Q – Diego de Caleruéga – Avez-vous déjà assisté à la rencontre Summorum Pontificum à Rome ?
R – Daniel Martinez – J'ai assisté à la rencontre Summorum Pontificum à plusieurs reprises. C'est une excellente façon de commémorer le Motu Proprio de Benoît XVI. Les conférences du premier jour et les différentes fonctions liturgiques sont très enrichissantes. Et pouvoir assister à une messe traditionnelle dans la basilique Saint-Pierre est tout simplement impressionnant. C’est aussi une occasion unique de rencontrer des fidèles du monde entier. Enfin, je dirais que c’est un intense moment missionnaire pour les hésitants qui n’ont pas encore saisi l’infini richesse de la liturgie traditionnelle.
Q – Diego de Caleruéga – Quel message laisseriez-vous aux lecteurs de Paix Liturgique ?

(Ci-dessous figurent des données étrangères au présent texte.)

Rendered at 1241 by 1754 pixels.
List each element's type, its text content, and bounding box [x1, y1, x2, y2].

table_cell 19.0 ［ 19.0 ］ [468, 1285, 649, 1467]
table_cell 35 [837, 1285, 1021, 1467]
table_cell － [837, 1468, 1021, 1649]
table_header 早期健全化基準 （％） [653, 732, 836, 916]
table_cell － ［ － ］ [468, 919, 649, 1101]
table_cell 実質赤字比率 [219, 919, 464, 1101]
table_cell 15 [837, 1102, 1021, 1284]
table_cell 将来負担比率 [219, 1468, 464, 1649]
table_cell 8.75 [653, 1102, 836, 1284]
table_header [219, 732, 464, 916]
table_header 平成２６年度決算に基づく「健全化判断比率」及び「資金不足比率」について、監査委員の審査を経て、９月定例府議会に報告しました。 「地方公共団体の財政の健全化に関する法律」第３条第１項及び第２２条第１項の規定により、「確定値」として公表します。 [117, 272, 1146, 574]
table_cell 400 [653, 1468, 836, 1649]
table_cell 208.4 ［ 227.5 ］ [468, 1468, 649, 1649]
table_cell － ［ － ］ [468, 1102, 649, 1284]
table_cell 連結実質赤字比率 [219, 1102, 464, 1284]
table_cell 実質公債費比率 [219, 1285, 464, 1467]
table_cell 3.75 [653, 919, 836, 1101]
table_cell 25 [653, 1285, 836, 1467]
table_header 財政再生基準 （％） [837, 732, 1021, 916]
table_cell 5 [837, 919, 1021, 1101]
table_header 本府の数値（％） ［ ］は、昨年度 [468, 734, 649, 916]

R – Daniel Martinez – Un message d'espérance ! Il est clair qu’il existe de nombreux endroits où les fidèles n’ont pas accès à la « Messe de toujours ». Il existe d’autres endroits où les messes traditionnelles sont encore très sporadiques. Cependant, le nombre de fidèles qui demandent que la messe traditionnelle soit célébrée dans leurs paroisses augmente chaque année. Le nombre de diocèses où la messe traditionnelle est célébrée a considérablement augmenté et tout semble indiquer que cette tendance se poursuivra. Continuons donc à travailler pour l'expansion de la « Messe de toujours », Messe de l’avenir de l’Eglise, et demandons au Seigneur d'envoyer des ouvriers à sa moisson.